The history of the United States is the very essence of the movement of peoples.
They like to say that the railroads built America.
In fact it was the Irish, Chinese, Germans, Eastern Europeans and whole host of other peoples that built America.
Back-breaking labour from dawn till dusk.
They left behind their countries, their homes and even their languages.
They hoped for a better life.
In all of this what seems to have been forgotten the most is that these are people.

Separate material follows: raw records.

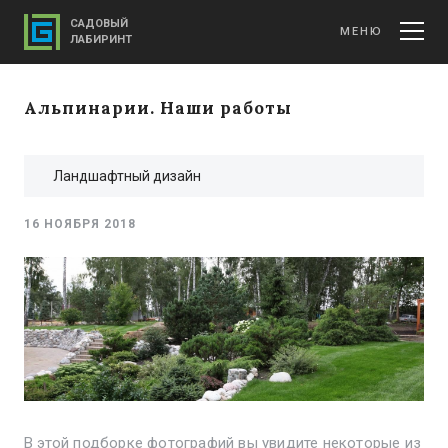
САДОВЫЙ
МЕНЮ
ЛАБИРИНТ
Альпинарии. Наши работы
Ландшафтный дизайн
16 НОЯБРЯ 2018
В этой подборке фотографий вы увидите некоторые из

People just like you and me.
They want to find something better.
In November of last year University College London released a study on the economic impact of immigration within the U.K.
They found that “European immigrants to the UK have paid more in taxes than they received in benefits, helping to relieve the fiscal burden on UK-born workers and contributing to the financing of public services”.
The economic benefits also increase when highly skilled or educated people come in.
The cost of their education has been fronted by another country.
The receiving country then gets this talent without having paid through their education system to get it.
Young people and those with families also bring benefits.
More young people coming into the system who can work, pay taxes and also help ease the burden on nationals within the country.
The youth aspect also has the added benefit of adding to the ratio of workers to retired people and changing the age pyramid.
In recent years the U.S. president Barack Obama has given amnesties to illegal immigrants from Ireland and Hispanic countries.
This will have impacts in the long term as skilled workers leave low paid jobs, which are the typical port of call for most who find themselves in that position.
It gives them free leave to attain to higher paying jobs which in turn will mean, in theory, a larger tax take.
There is a misconception too among the public, and in some cases, politicians, that this will lead to the price of wages dropping as more low paid workers come into the country. Studies have shown that this impact is, in fact, negligible.
A report commissioned two years ago by the Integration Centre Ireland and written by Jim Power and Peter Szlovak also stated “any suggestion of welfare tourism is unfounded since successful applicants must demonstrate a link to the country (most commonly they need to be in employment for a period)”.
So while we look on at crowds walking highways or camping in train stations let’s not forget that these are people.
They want for something that we can give them through jobs and integration, hope.